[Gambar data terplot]
**********

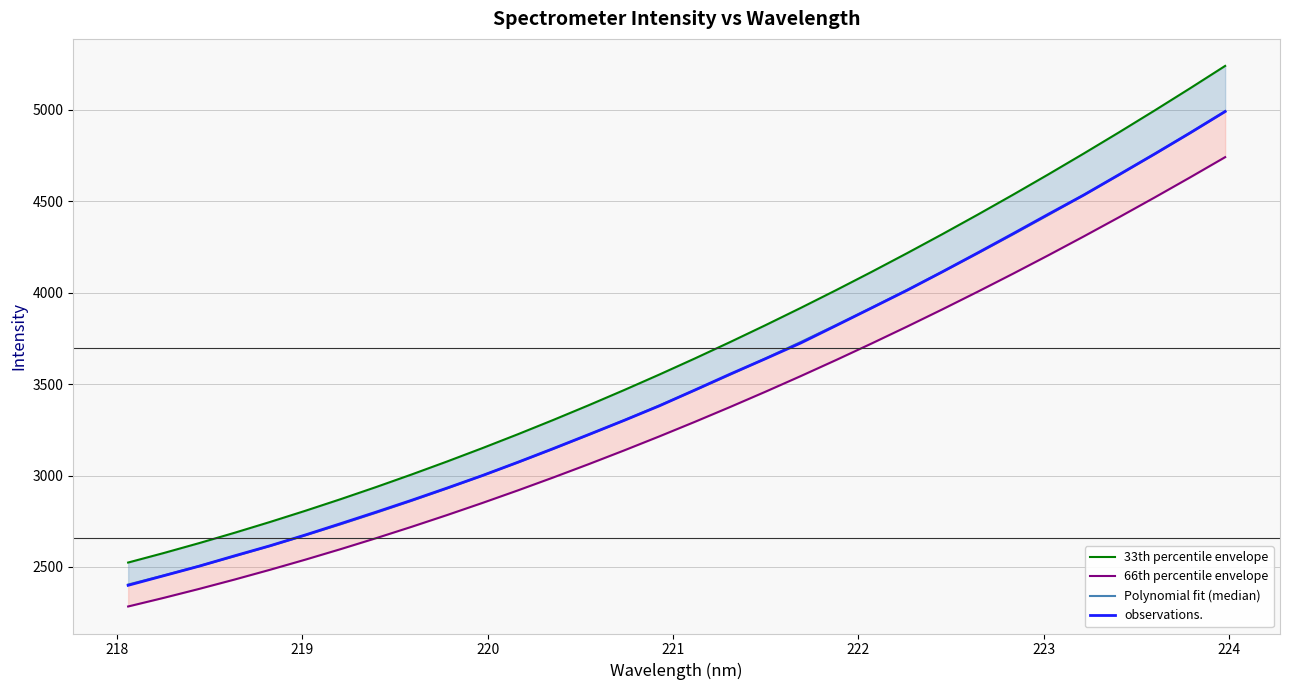

What is the lowest value of the observations. series?

2399.3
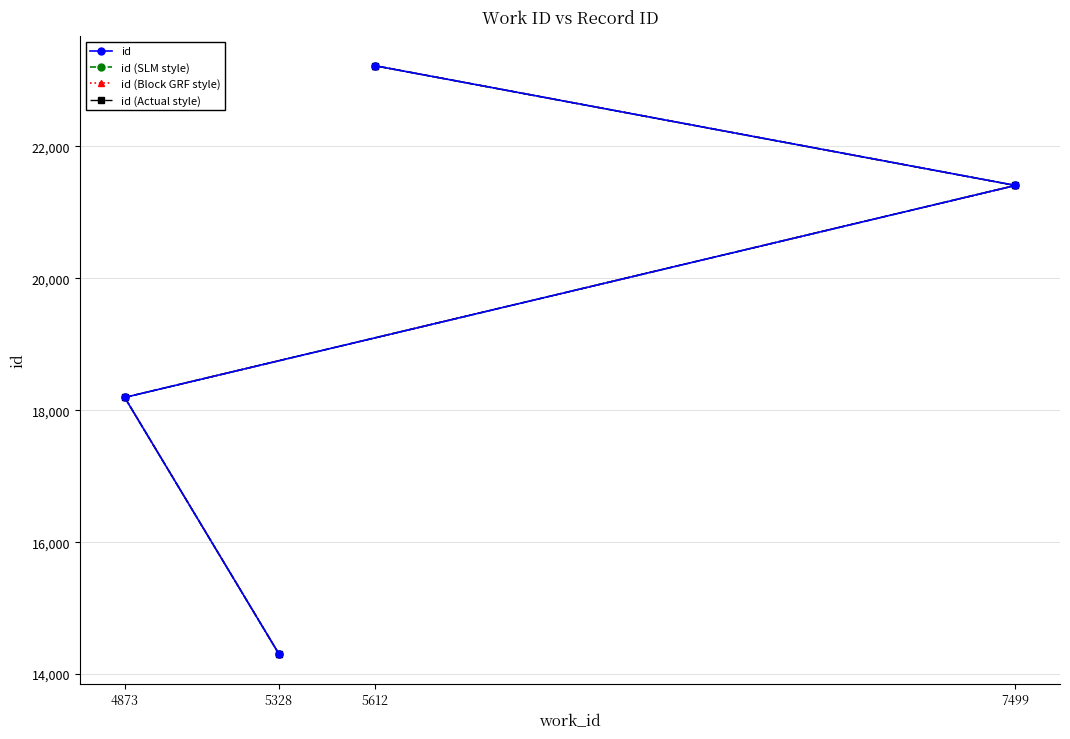

The value of id at 7499 is 21409. True or false?

True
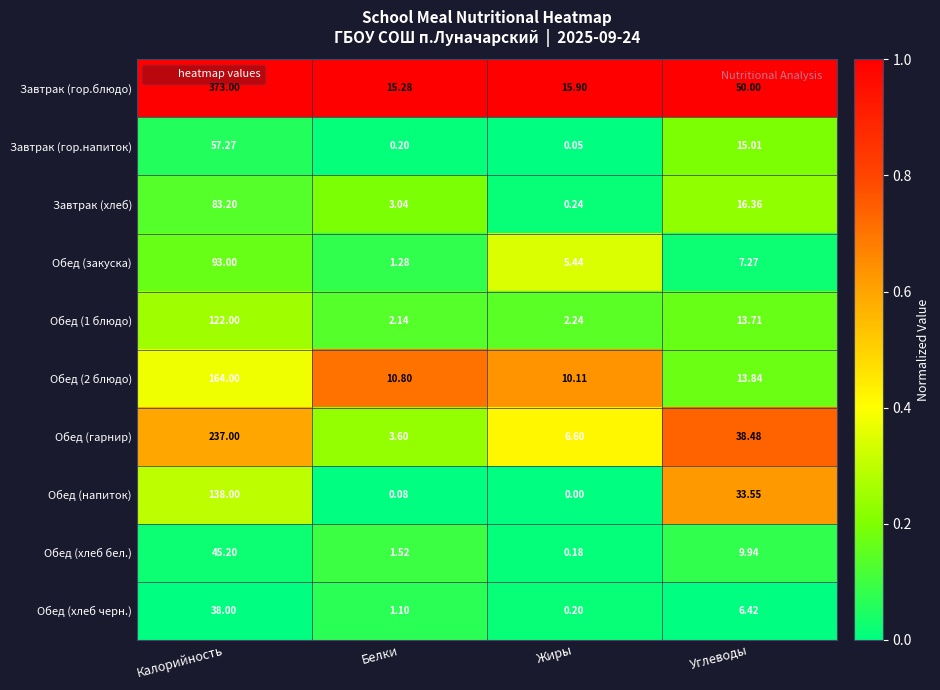

Where does the Обед (1 блюдо) series first go above 13?

Калорийность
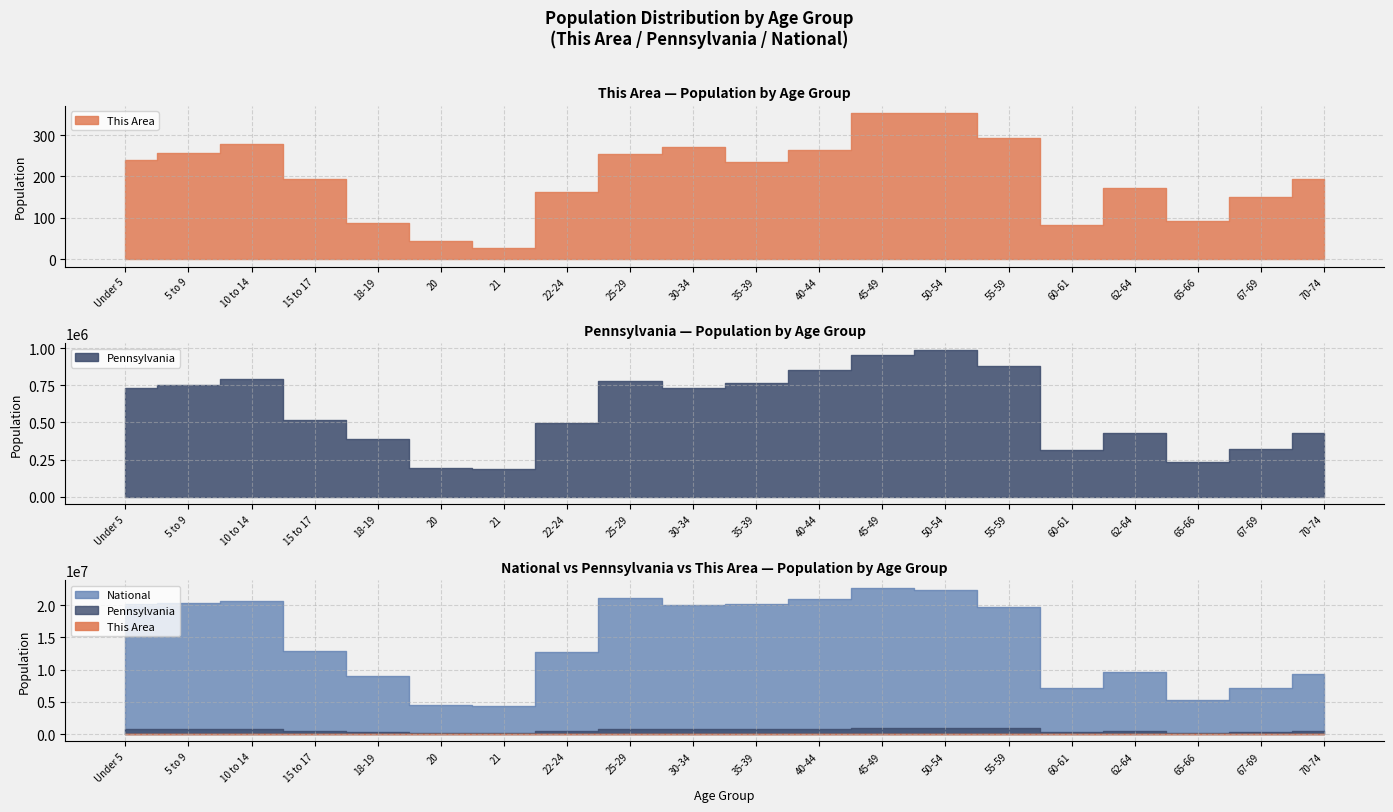

What is the label of the 10th point from the left?

30-34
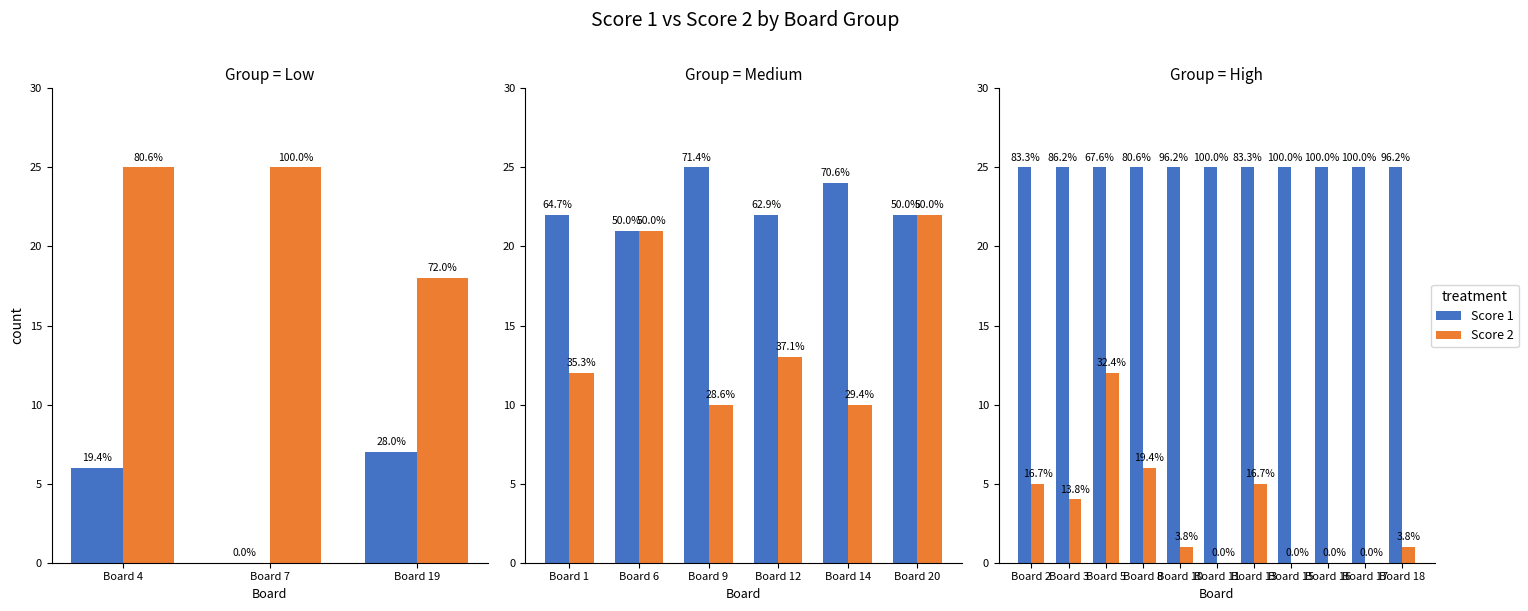

True or false: Score 2 has a value of 1 at Board 3.

False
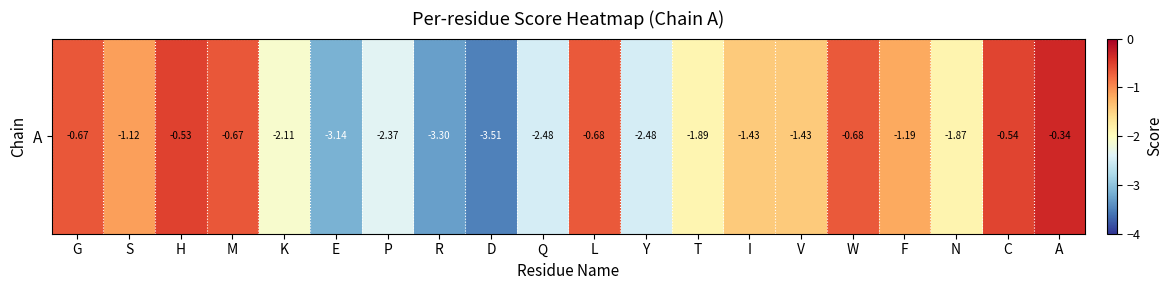

The chart shows a value of -0.7 at G. True or false?

True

**********

RINCIAN TUGAS: Tolong susun semua baris dari seluruh entri di atas menjadi daftar bernomor, tanpa baris kosong. Jangan sertakan gambarnya dalam jawaban.

AREA JAWABAN:
1. What is the lowest value of the observations. series?
2. 2399.3
3. The value of id at 7499 is 21409. True or false?
4. True
5. Where does the Обед (1 блюдо) series first go above 13?
6. Калорийность
7. What is the label of the 10th point from the left?
8. 30-34
9. True or false: Score 2 has a value of 1 at Board 3.
10. False
11. The chart shows a value of -0.7 at G. True or false?
12. True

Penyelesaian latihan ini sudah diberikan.